#### Exercise:
Report each line of the material below that contains the string "text", copying those lines in full. Matching is case-sensitive.

#### Dataset records:
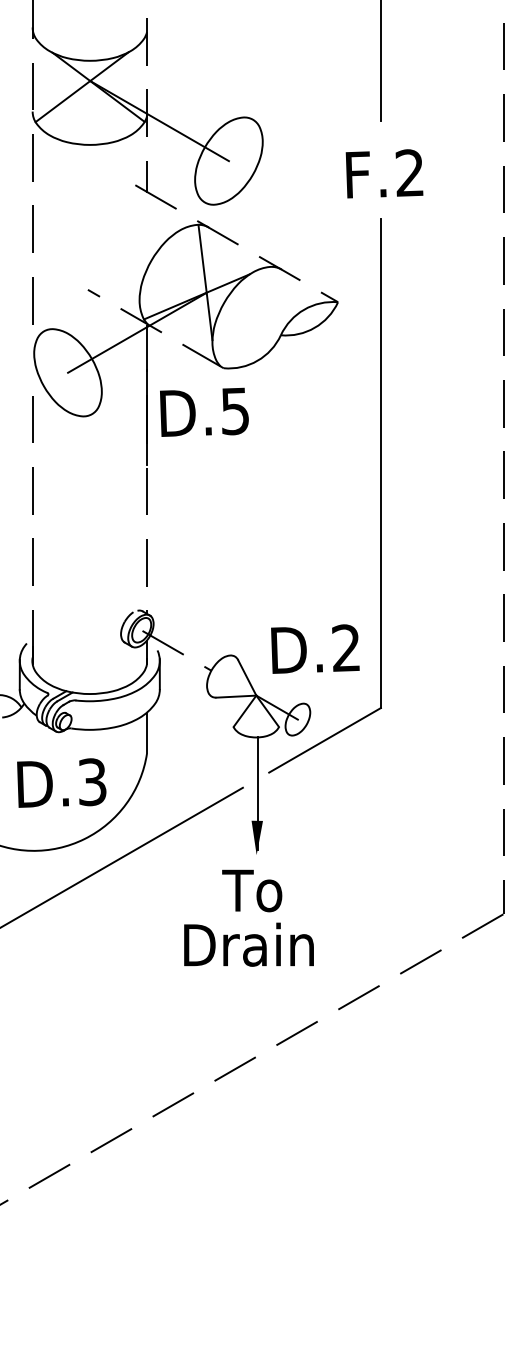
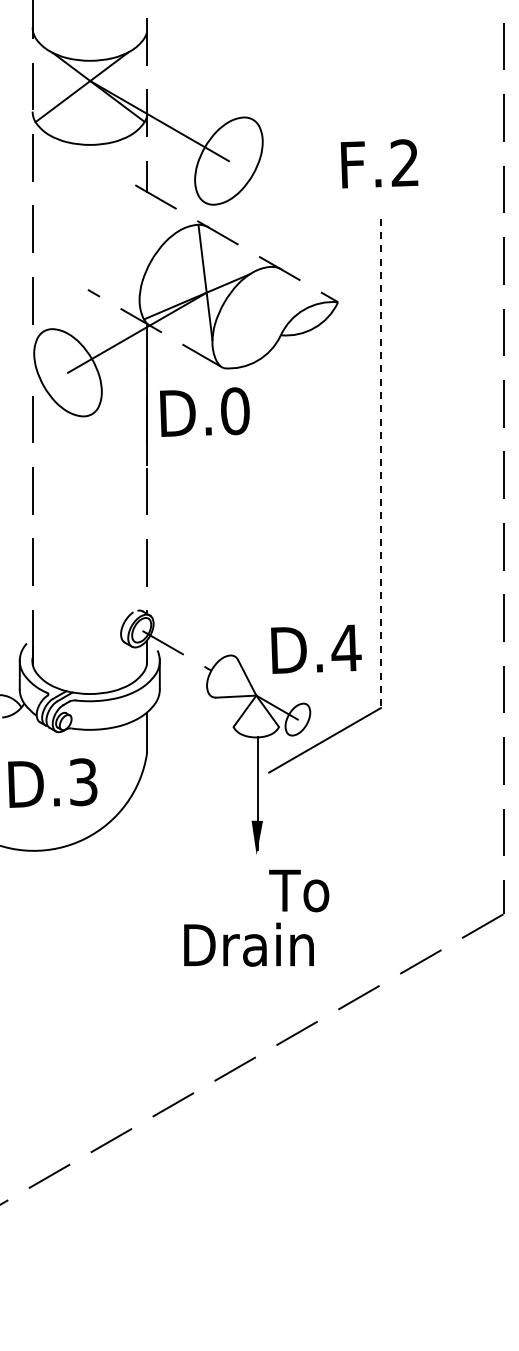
line at (380, 61): present -> none
text at (384, 173) position: (384, 173) -> (379, 163)
text at (235, 411): D.5 -> D.0
line at (380, 463): solid -> dashed
text at (346, 647): D.2 -> D.4
text at (61, 782) position: (61, 782) -> (52, 782)
line at (122, 856): present -> none
text at (252, 890) position: (252, 890) -> (299, 890)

#### Right answer:
text at (384, 173) position: (384, 173) -> (379, 163)
text at (235, 411): D.5 -> D.0
text at (346, 647): D.2 -> D.4
text at (61, 782) position: (61, 782) -> (52, 782)
text at (252, 890) position: (252, 890) -> (299, 890)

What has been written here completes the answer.